Gadis yang kerap disapa Natya itu terkejut. Siapa yang tidak? Pacarnya tiba-tiba datang dan menyuruhnya untuk keluar rumah menuju halaman pada malam hari, yang hampir menunjukan pukul 12. Mendengar kalimat pertama yang dikeluarkan pacarnya, membuat ia berusaha mengatur napas dengan mengepalkan tangan di dalam kantong kardigannya.

“Dit, kamu nggak bisa mutusin ini sendiri. Kamu tahu kalau aku itu kumpul sama temen-temen dari tempat kerja aku. Kamu juga udah tahu siapa mereka. Awalnya emang temen cewek aku banyak yang ikut, tapi mereka pulang duluan dan sisa yang cowoknya aja. Kamu nggak bisa mutusin aku cuma karena cemburu.”

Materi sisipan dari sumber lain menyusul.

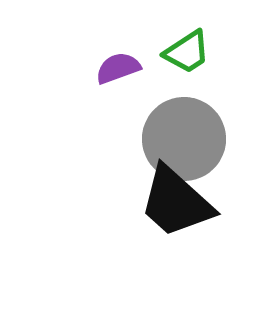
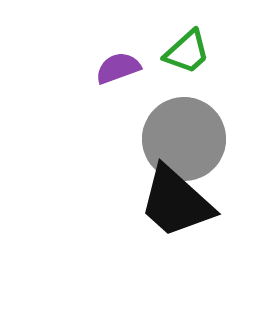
green trapezoid: rotated 9 degrees counterclockwise
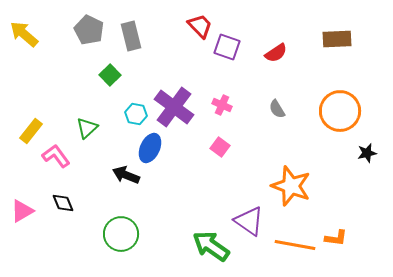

“Nat. Jujur, gue udah capek banget ngadepin lo. Berapa kali sih gue udah bilang? Jangan kumpul-kumpul sama cowok lain dan jangan mau dianter pulang sama cowok lain. Tapi sekarang? Lo diem-diem ikut kumpul, terus dianter pulang juga. Lo bilang sama gue lo nggak ikut, tapi temen lo update status dan ada lo di sana. Coba kalau gue nggak cari tahu? Pasti lo bakal bohongin gue lagi.”

Adit memotong perkataan Natya—yang notabenenya sudah menjadi pacarnya selama 8 tahun sejak mereka duduk di bangku SMA. Dan sekarang Adit memutuskan untuk mengakhiri hubungannya dengan Natya.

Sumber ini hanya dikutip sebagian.